| PROBLEM REQUIREMENTS |
Please pull out each line of the listing that contains the string "tecnologías". Case counts.

SUPPLIED INFORMATION section start

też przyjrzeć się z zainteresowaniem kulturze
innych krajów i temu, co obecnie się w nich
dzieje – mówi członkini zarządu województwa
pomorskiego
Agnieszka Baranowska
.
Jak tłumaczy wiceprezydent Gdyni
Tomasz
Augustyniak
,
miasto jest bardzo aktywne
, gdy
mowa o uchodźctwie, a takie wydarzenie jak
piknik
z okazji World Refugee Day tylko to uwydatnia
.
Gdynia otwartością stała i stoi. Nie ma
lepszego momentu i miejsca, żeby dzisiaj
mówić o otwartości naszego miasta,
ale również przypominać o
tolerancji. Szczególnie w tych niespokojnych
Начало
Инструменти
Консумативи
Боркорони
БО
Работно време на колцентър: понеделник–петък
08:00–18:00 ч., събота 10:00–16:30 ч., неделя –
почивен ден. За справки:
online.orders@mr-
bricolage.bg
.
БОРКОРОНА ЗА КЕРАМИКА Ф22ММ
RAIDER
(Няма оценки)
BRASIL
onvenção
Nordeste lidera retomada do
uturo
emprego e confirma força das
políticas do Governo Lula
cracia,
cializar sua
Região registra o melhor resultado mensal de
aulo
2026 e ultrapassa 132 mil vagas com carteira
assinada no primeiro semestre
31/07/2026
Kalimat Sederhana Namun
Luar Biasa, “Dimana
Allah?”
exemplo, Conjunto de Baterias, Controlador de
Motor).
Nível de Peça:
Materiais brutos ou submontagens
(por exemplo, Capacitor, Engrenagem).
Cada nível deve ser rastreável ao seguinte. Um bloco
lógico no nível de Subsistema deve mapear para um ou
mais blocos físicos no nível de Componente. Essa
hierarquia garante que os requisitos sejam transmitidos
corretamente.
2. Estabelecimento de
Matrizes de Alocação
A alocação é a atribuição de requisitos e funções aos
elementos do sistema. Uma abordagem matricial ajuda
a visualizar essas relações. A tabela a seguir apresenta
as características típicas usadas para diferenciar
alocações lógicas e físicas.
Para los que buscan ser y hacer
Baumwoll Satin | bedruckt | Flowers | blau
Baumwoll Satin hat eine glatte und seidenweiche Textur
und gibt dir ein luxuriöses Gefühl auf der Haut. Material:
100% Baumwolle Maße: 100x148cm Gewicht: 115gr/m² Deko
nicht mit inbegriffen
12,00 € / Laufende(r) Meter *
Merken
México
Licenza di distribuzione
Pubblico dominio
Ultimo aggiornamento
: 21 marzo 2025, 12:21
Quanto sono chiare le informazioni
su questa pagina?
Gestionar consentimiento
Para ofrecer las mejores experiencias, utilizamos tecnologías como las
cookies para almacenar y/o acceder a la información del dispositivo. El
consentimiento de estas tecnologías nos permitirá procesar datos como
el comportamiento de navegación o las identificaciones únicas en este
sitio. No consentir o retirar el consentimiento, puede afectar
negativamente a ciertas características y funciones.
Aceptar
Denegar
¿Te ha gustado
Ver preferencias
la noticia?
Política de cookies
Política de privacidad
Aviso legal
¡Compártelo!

SUPPLIED INFORMATION section end

| ANSWER TO THIS EXERCISE |
Para ofrecer las mejores experiencias, utilizamos tecnologías como las
consentimiento de estas tecnologías nos permitirá procesar datos como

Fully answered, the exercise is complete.